**What needs to be done**
Locate each line below that contains the string "NewBodyOperationType", and copy every such line in full.

**Records supplied**
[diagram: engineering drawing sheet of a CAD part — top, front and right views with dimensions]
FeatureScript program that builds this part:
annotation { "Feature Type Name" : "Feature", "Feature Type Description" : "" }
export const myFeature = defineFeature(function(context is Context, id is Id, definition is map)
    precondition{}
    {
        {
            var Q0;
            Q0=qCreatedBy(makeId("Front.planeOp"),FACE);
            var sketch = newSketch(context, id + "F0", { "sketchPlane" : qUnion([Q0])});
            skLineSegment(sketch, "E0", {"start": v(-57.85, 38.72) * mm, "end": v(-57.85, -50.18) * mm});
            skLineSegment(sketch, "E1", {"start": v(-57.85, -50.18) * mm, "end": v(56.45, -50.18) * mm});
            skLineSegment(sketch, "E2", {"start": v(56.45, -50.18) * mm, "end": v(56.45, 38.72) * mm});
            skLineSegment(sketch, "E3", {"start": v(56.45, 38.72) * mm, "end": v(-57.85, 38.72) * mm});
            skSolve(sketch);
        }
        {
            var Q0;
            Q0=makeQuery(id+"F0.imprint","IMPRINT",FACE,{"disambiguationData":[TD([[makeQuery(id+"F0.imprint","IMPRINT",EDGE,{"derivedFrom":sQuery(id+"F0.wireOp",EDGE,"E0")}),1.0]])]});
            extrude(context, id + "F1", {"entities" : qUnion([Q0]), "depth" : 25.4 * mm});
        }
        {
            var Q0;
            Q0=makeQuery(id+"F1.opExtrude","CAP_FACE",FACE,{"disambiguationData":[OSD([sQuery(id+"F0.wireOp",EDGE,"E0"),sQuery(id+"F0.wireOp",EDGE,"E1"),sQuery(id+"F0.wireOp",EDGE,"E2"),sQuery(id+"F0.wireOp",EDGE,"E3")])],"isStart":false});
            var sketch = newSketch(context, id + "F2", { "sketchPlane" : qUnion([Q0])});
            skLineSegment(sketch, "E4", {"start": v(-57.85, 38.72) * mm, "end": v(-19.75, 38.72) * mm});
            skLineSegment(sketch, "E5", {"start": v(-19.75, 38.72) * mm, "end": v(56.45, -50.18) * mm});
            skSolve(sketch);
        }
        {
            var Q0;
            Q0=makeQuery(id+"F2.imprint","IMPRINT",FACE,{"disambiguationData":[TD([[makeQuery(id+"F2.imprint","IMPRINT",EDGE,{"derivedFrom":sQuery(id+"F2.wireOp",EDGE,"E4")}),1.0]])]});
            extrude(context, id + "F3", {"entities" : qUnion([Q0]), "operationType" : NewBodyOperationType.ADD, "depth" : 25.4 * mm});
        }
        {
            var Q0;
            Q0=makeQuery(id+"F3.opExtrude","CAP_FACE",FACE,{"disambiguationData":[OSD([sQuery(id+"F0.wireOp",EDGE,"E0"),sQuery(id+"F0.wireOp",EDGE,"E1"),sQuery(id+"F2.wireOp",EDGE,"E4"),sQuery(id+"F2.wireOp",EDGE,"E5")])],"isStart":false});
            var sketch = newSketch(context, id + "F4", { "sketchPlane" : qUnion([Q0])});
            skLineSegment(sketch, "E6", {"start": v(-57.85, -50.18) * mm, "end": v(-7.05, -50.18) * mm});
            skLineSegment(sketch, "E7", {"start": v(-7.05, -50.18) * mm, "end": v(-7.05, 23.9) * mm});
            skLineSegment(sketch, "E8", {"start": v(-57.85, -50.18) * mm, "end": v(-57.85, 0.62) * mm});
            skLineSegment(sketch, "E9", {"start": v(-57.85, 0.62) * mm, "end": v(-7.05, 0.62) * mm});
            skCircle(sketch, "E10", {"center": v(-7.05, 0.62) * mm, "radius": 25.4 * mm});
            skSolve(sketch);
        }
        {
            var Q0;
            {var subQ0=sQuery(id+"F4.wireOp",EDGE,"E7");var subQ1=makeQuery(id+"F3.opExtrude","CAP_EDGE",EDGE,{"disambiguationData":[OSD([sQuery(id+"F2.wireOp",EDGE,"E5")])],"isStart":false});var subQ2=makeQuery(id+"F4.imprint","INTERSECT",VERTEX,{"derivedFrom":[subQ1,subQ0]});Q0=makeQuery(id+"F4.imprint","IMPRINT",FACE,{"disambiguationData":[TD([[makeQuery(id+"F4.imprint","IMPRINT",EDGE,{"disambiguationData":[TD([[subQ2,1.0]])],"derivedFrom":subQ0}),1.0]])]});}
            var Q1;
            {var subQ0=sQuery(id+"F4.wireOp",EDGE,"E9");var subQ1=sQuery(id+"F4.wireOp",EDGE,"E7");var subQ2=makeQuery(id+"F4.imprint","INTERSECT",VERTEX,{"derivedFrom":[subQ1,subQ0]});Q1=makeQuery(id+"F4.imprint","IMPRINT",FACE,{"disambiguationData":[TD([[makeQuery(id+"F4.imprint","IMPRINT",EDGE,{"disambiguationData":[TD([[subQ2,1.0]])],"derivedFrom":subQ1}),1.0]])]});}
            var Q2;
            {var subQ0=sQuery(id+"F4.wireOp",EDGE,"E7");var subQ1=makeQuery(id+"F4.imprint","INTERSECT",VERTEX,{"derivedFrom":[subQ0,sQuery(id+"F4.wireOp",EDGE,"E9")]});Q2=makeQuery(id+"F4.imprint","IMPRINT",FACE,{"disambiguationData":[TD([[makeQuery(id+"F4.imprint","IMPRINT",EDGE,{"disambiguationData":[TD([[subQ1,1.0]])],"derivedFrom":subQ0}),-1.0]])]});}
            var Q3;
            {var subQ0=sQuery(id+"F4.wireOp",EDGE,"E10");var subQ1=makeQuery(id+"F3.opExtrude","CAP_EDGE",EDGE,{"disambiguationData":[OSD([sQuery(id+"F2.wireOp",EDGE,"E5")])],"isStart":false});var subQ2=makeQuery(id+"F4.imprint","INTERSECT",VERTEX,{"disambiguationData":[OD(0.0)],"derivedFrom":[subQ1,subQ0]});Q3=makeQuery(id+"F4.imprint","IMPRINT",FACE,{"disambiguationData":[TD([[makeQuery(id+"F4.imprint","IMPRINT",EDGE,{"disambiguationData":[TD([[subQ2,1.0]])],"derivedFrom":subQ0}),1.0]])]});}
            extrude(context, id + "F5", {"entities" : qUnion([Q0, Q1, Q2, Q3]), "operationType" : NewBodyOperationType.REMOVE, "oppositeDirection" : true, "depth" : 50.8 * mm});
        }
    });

**Solution to this exercise**
            extrude(context, id + "F3", {"entities" : qUnion([Q0]), "operationType" : NewBodyOperationType.ADD, "depth" : 25.4 * mm});
            extrude(context, id + "F5", {"entities" : qUnion([Q0, Q1, Q2, Q3]), "operationType" : NewBodyOperationType.REMOVE, "oppositeDirection" : true, "depth" : 50.8 * mm});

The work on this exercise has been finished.